Urteil vom 2. Juli 2008
I. sozialrechtliche Abteilung

Besetzung
Bundesrichter Ursprung, Präsident,
Bundesrichter Lustenberger, Frésard,
Gerichtsschreiberin Schüpfer.

Parteien
Unfallversicherung Stadt Zürich, Stadelhoferstrasse 33, 8001 Zürich,
Beschwerdeführerin,

gegen

V.________, Beschwerdegegnerin.

Gegenstand
Unfallversicherung,

Beschwerde gegen den Entscheid des Verwaltungsgerichts des Kantons Schwyz vom
19. September 2007.

Sachverhalt:

A.
Die 1978 geborene V.________ arbeitete als Hauspflegerin bei der Spitex
X.________ und war in dieser Eigenschaft bei der Unfallversicherung Stadt
Zürich gegen die Folgen von Unfällen und Berufskrankheiten versichert. Am 30.
November 2006 erlitt sie bei einer Übung der Feuerwehr Y.________ einen Unfall
und zog sich dabei ein Hyperdorsalextensionstrauma des rechten oberen
Sprunggelenkes mit einer Avulationsfraktur an der Tibiaspitze rechts zu. Die
Unfallversicherung anerkannte ihre generelle Leistungspflicht und richtete
Heilbehandlung und Taggelder aus. Letztere berechnete sie nach dem im November
2006 verdienten Lohn nebst Anteil des 13. Monatslohnes. Daran hielt sie mit
Verfügung vom 8. Januar 2007 fest, nachdem V.________ geltend gemacht hatte,
der Novemberlohn sei ausserordentlich niedrig gewesen, da sie während zwei
Wochen unbezahlten Urlaub bezogen habe. Auch auf Einsprache hin bestätigte die
Unfallversicherung der Stadt Zürich ihre Taggeldberechnung (Entscheid vom 10.
Mai 2007).

B.
Das Verwaltungsgericht des Kantons Schwyz hiess die dagegen geführte Beschwerde
gut und verpflichtete die Unfallversicherung zur Ausrichtung von Taggeldern
unter Berücksichtigung eines höheren versicherten Verdienstes (Entscheid vom
19. September 2007).

C.
Die Unfallversicherung Stadt Zürich führt Beschwerde in öffentlich-rechtlichen
Angelegenheiten und stellt den Antrag, in Aufhebung des vorinstanzlichen
Entscheides sei ihr Einspracheentscheid vom 10. Mai 2007 zu bestätigen.

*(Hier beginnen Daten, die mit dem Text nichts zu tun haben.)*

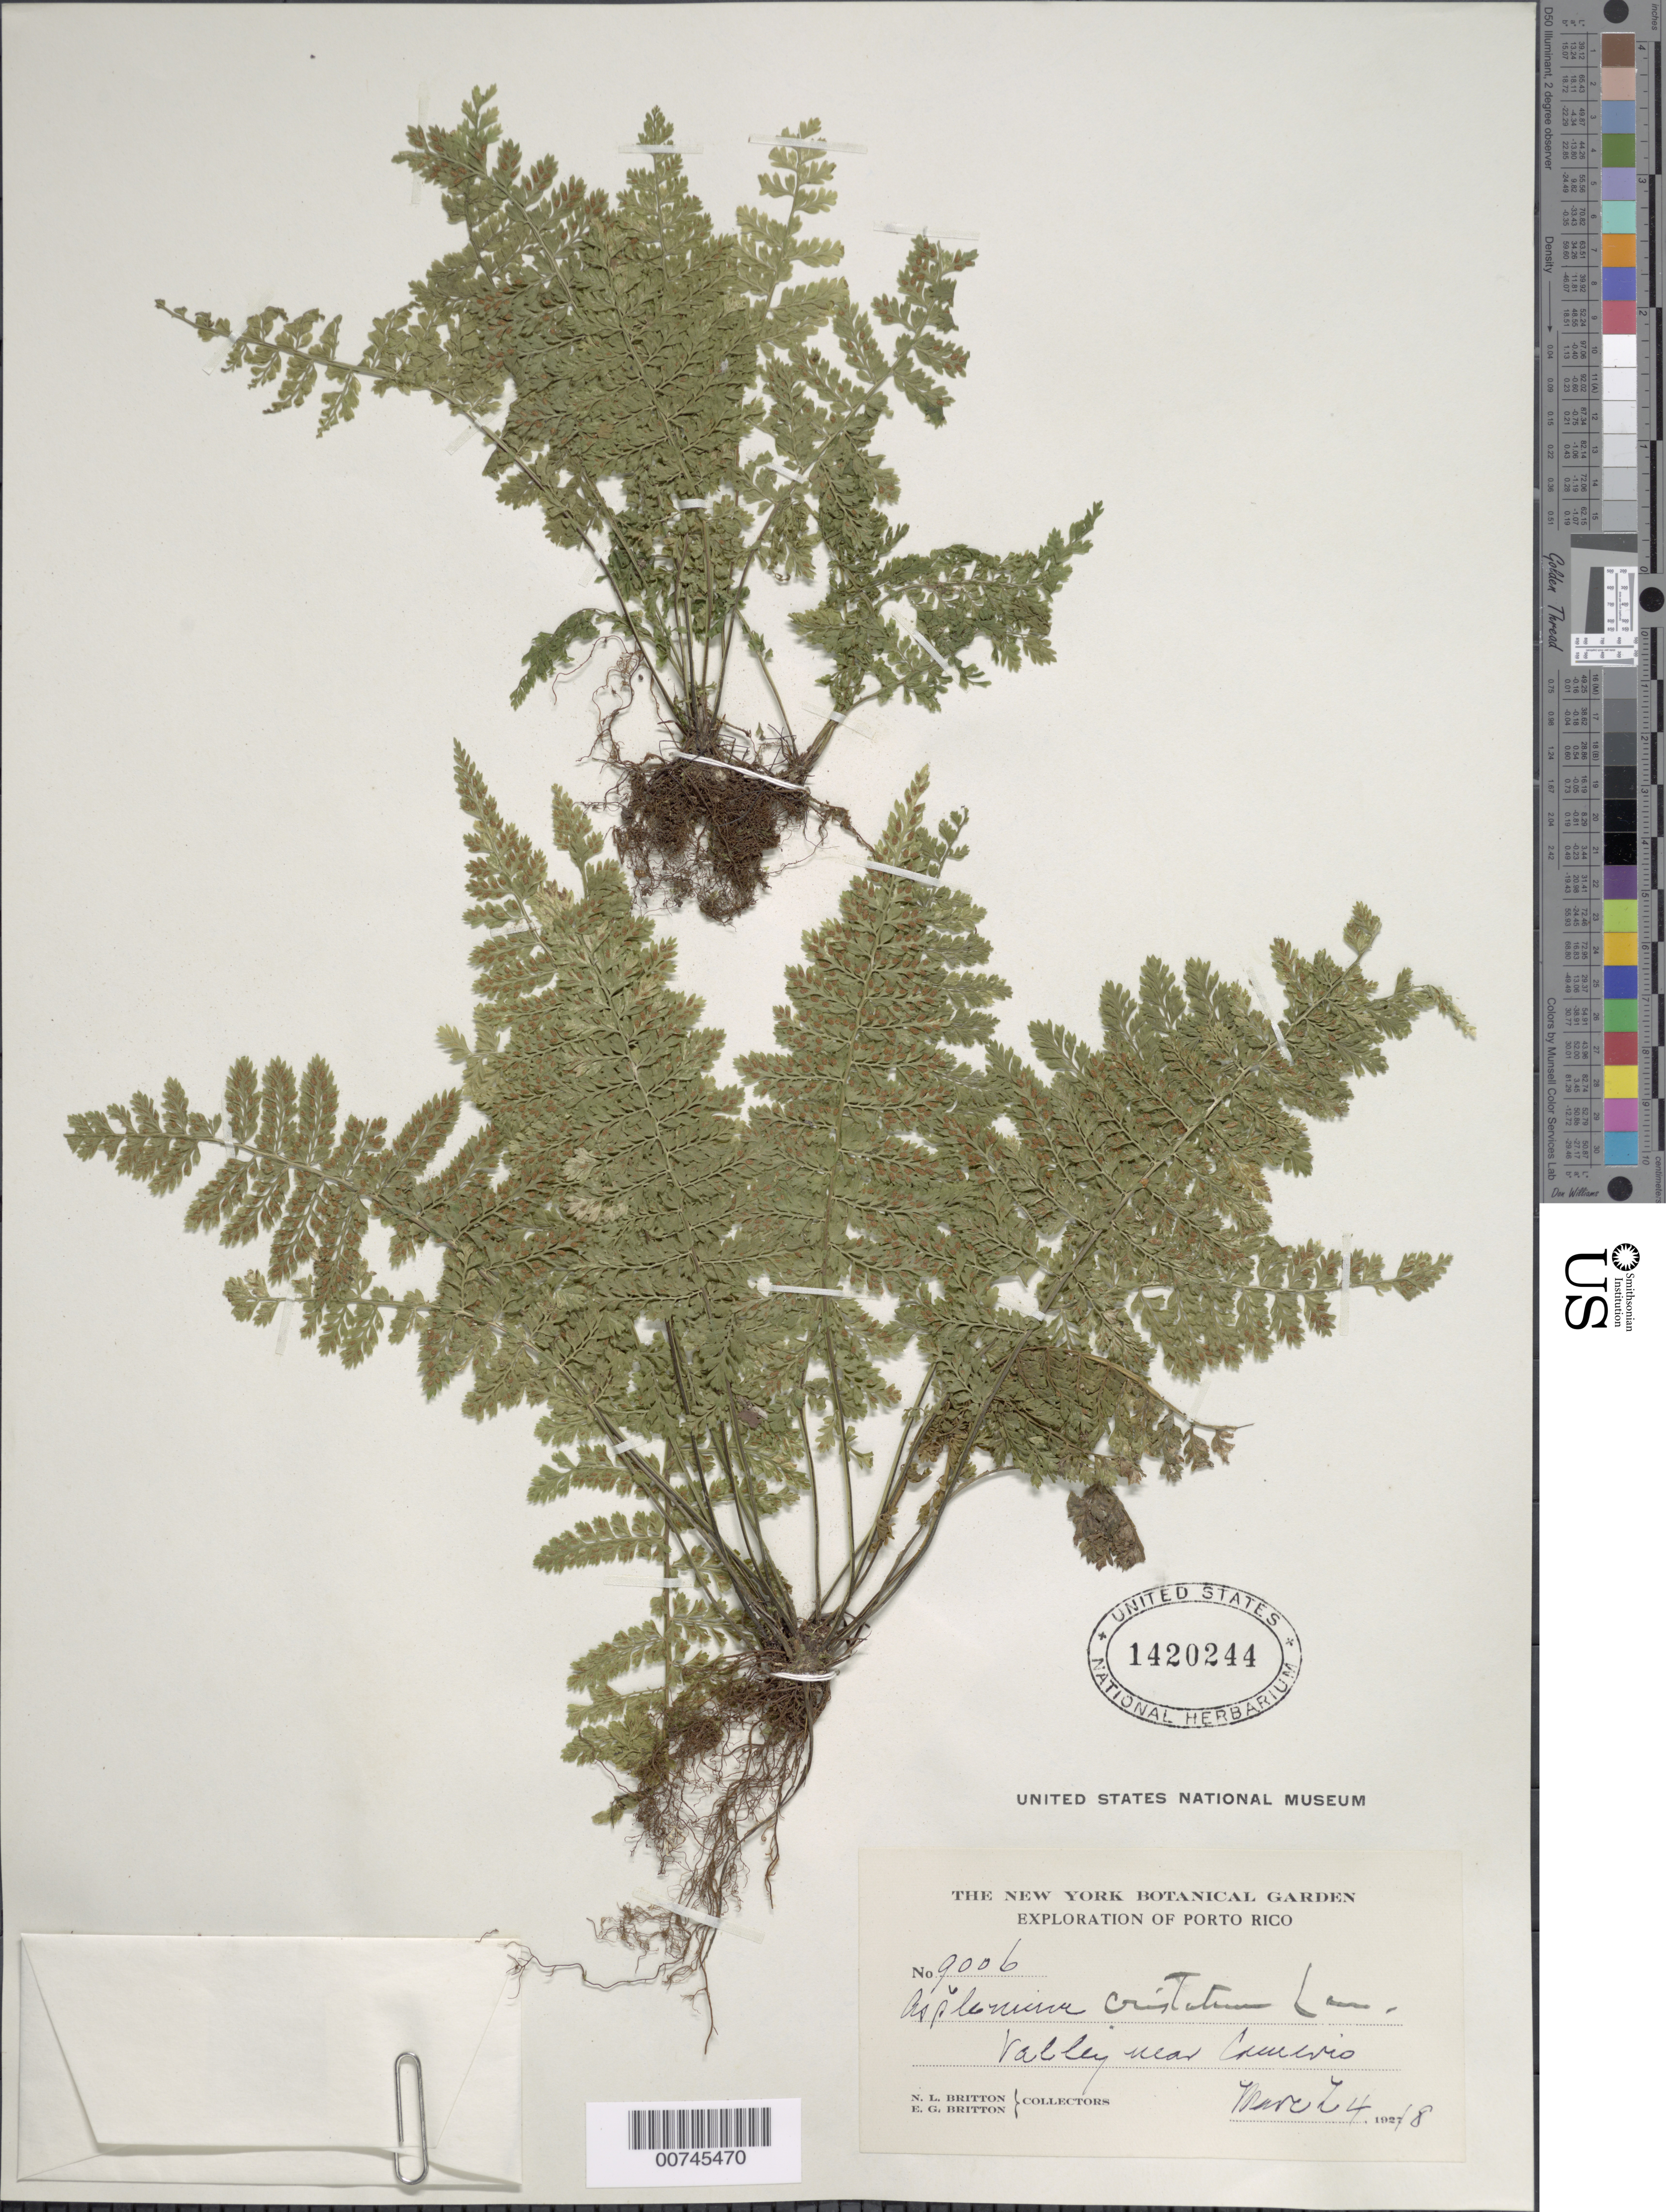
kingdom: Plantae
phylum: Tracheophyta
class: Polypodiopsida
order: Polypodiales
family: Aspleniaceae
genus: Asplenium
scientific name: Asplenium cristatum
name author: Lam.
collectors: N. Britton & E. G. Britton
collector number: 9006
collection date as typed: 04 Mar 1928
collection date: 1928-03-04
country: Puerto Rico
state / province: Comerio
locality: Valley near Comerio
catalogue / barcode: US 1420244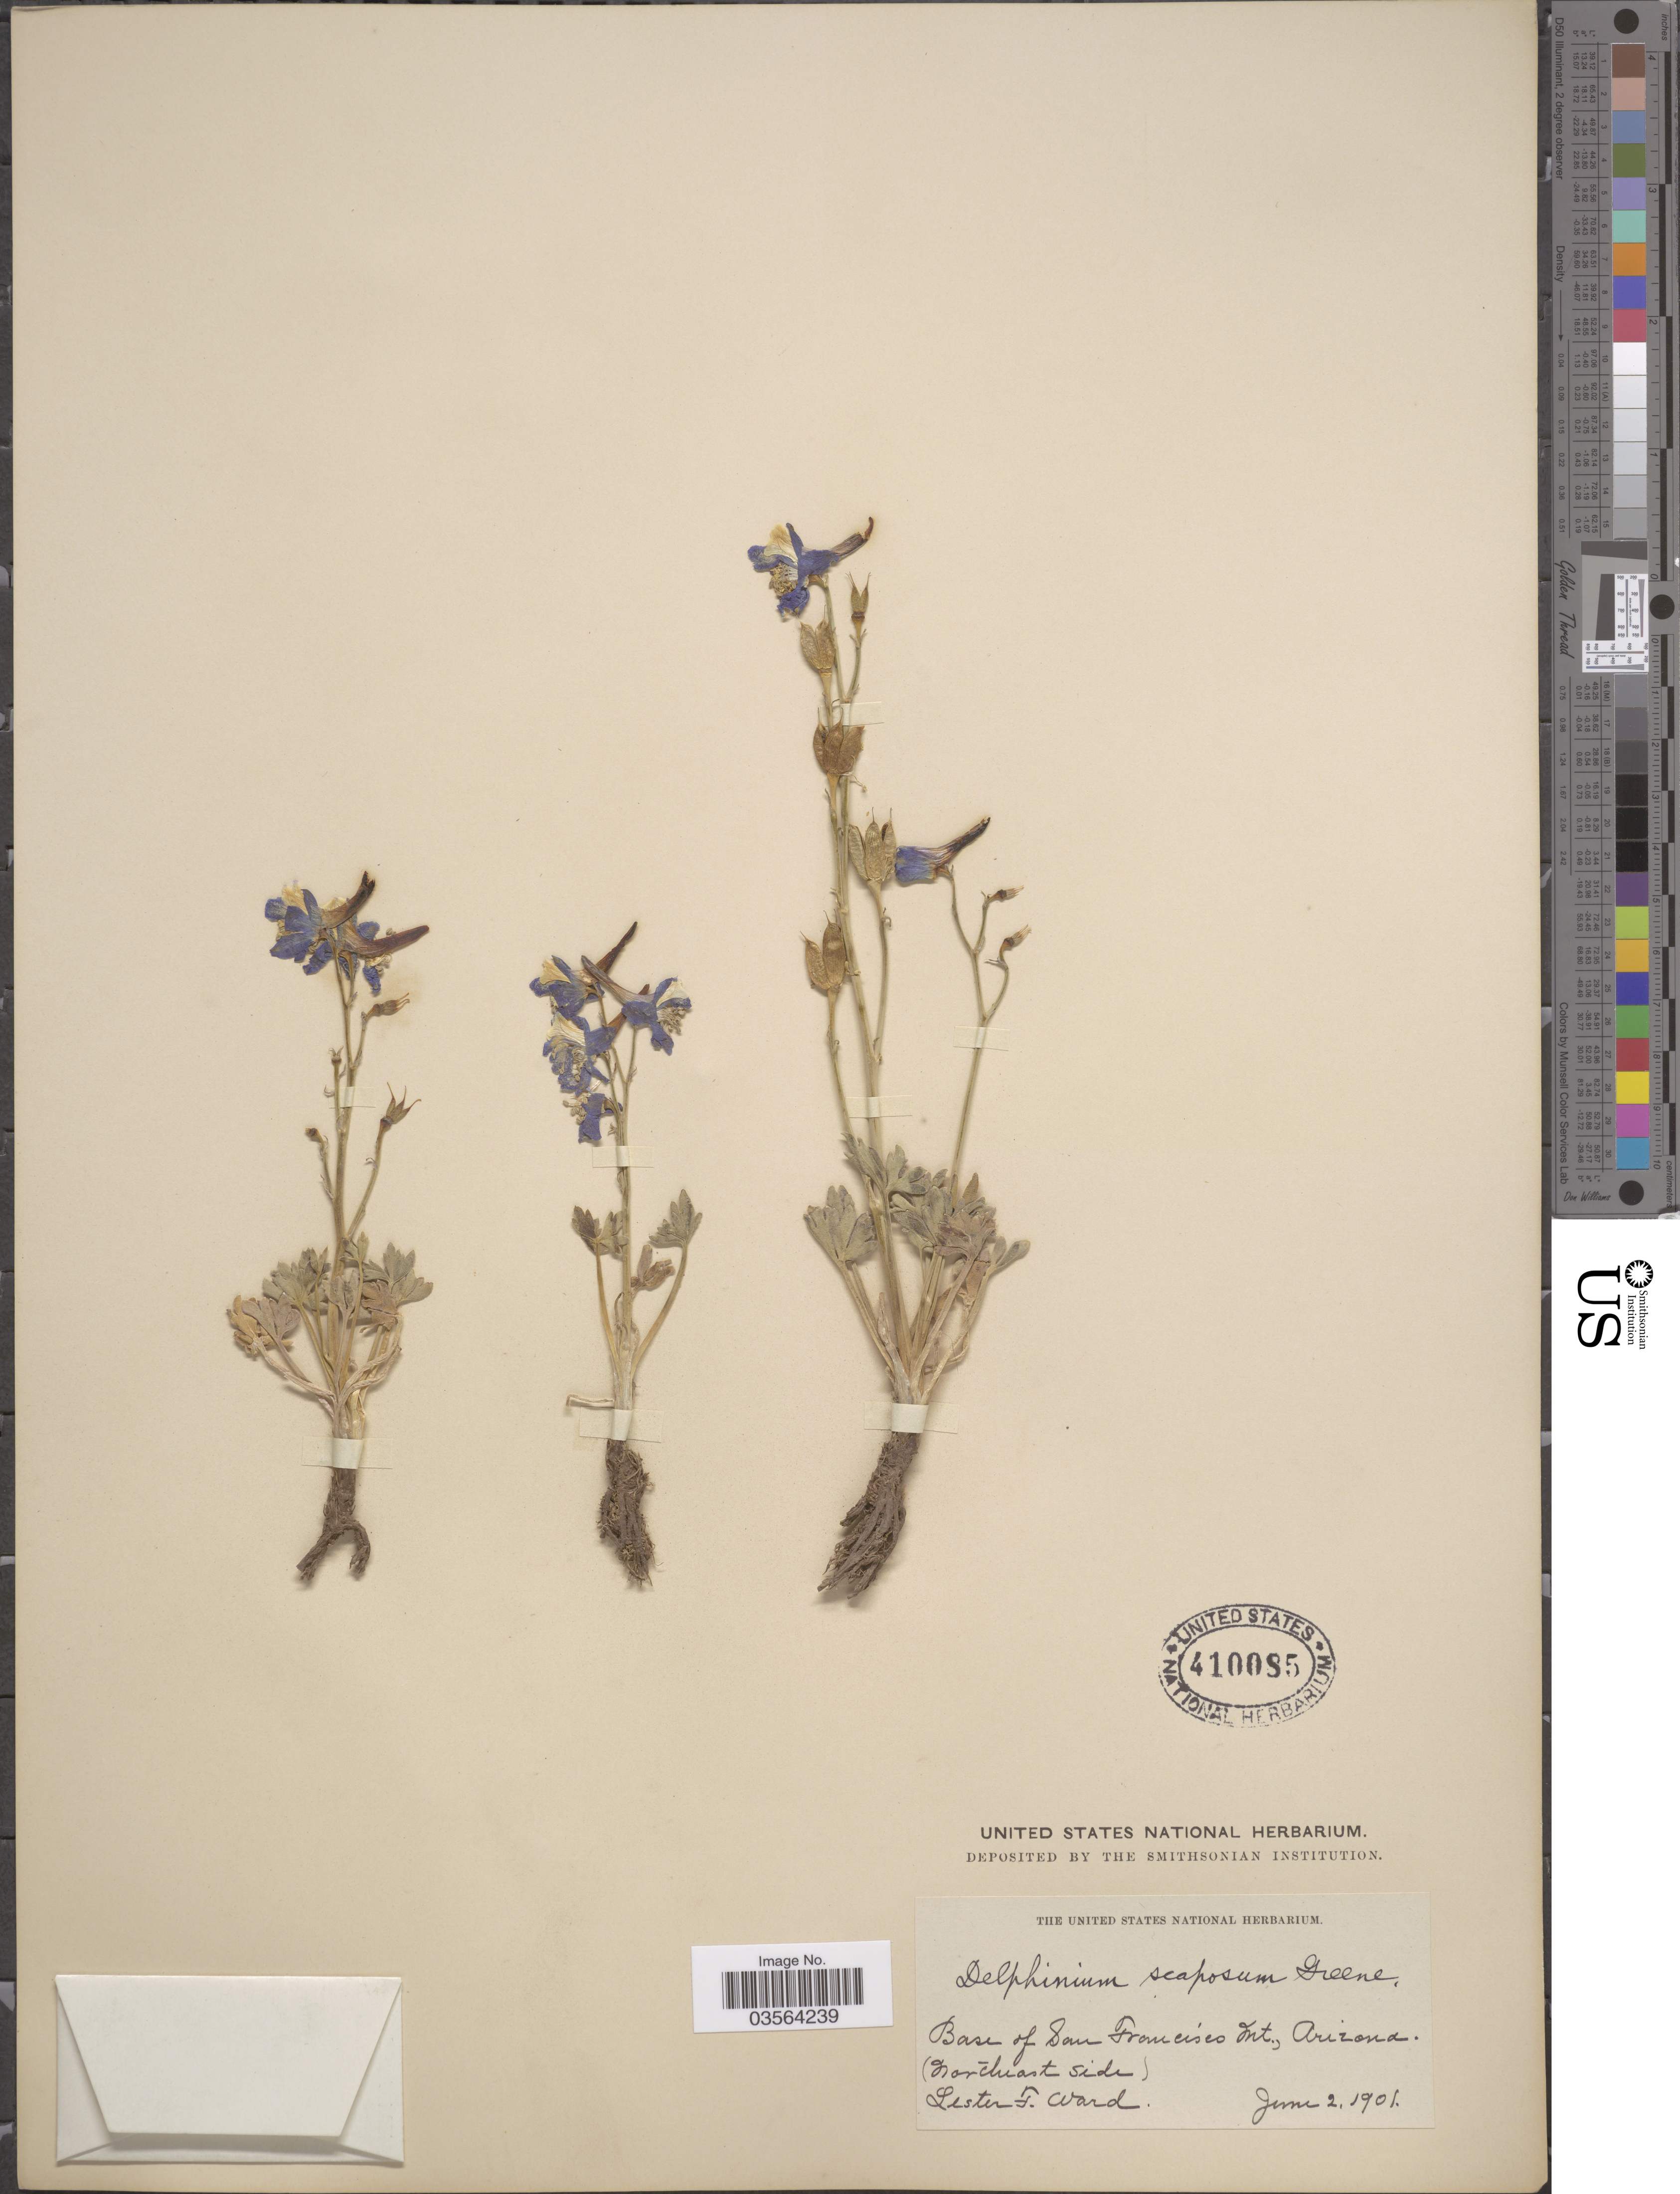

V.________ beantragt die Abweisung der Beschwerde. Das Bundesamt für Gesundheit
verzichtet auf Vernehmlassung.

Erwägungen:

1.
1.1 Die Beschwerde kann wegen Rechtsverletzung gemäss Art. 95 und Art. 96 BGG
erhoben werden. Das Bundesgericht wendet das Recht von Amtes wegen an (Art. 106
Abs. 1 BGG). Es ist somit weder an die in der Beschwerde geltend gemachten
Argumente noch an die Erwägungen der Vorinstanz gebunden; es kann eine
Beschwerde aus einem anderen als dem angerufenen Grund gutheissen und es kann
sie mit einer von der Argumentation der Vorinstanz abweichenden Begründung
abweisen (vgl. BGE 130 III 136 E. 1.4 S. 140). Das Bundesgericht prüft
grundsätzlich nur die geltend gemachten Rügen; es ist nicht gehalten, wie eine
erstinstanzliche Behörde alle sich stellenden rechtlichen Fragen zu prüfen,
wenn diese vor Bundesgericht nicht mehr vorgetragen wurden. Es kann die
Verletzung von Grundrechten und von kantonalem und interkantonalem Recht nur
insofern prüfen, als eine solche Rüge in der Beschwerde vorgebracht und
begründet worden ist (Art. 106 Abs. 2 BGG).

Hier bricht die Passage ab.